• **YOUR TASK**: Every line from the beginning of the data through the line containing "So hilft die richtige KI-Beratung" should be reproduced exactly, and no further lines should be output.

---- SOURCE INFORMATION

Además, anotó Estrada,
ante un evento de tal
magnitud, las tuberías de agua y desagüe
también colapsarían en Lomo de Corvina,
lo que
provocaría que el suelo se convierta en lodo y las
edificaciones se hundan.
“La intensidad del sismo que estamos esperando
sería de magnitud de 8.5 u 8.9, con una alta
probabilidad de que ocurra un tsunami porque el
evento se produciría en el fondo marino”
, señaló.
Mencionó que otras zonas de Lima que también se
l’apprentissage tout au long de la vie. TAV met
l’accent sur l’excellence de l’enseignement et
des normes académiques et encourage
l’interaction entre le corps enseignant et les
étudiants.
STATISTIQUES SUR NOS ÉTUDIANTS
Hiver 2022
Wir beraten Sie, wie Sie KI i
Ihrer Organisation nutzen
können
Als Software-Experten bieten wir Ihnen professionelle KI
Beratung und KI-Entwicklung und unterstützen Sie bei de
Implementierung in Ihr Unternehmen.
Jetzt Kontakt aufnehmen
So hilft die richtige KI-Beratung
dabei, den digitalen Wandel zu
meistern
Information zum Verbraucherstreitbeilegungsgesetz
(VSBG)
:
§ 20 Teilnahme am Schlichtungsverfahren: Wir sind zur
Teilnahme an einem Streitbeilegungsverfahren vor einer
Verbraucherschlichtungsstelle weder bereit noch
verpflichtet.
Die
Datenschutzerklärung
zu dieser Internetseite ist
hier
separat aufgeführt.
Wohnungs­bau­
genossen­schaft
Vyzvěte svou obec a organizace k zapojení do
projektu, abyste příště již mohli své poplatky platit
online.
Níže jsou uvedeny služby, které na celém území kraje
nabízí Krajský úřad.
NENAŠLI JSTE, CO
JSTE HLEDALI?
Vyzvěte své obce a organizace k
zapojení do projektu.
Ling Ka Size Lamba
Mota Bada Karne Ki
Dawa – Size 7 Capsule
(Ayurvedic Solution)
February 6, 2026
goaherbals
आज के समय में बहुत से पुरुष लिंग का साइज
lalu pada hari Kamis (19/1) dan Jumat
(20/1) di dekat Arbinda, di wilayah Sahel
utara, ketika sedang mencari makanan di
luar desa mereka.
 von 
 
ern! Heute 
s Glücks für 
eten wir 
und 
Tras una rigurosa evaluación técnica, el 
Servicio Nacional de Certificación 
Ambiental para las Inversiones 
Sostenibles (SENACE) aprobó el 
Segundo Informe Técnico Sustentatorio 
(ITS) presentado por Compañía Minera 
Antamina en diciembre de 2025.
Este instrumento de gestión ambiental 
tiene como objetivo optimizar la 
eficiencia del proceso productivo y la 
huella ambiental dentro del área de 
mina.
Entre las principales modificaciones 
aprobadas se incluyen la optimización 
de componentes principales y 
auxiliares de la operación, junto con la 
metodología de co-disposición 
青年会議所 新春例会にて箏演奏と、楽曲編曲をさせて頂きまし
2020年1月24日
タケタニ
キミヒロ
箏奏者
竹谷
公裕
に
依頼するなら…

--------

• **YOUR SOLUTION**:
Además, anotó Estrada,
ante un evento de tal
magnitud, las tuberías de agua y desagüe
también colapsarían en Lomo de Corvina,
lo que
provocaría que el suelo se convierta en lodo y las
edificaciones se hundan.
“La intensidad del sismo que estamos esperando
sería de magnitud de 8.5 u 8.9, con una alta
probabilidad de que ocurra un tsunami porque el
evento se produciría en el fondo marino”
, señaló.
Mencionó que otras zonas de Lima que también se
l’apprentissage tout au long de la vie. TAV met
l’accent sur l’excellence de l’enseignement et
des normes académiques et encourage
l’interaction entre le corps enseignant et les
étudiants.
STATISTIQUES SUR NOS ÉTUDIANTS
Hiver 2022
Wir beraten Sie, wie Sie KI i
Ihrer Organisation nutzen
können
Als Software-Experten bieten wir Ihnen professionelle KI
Beratung und KI-Entwicklung und unterstützen Sie bei de
Implementierung in Ihr Unternehmen.
Jetzt Kontakt aufnehmen
So hilft die richtige KI-Beratung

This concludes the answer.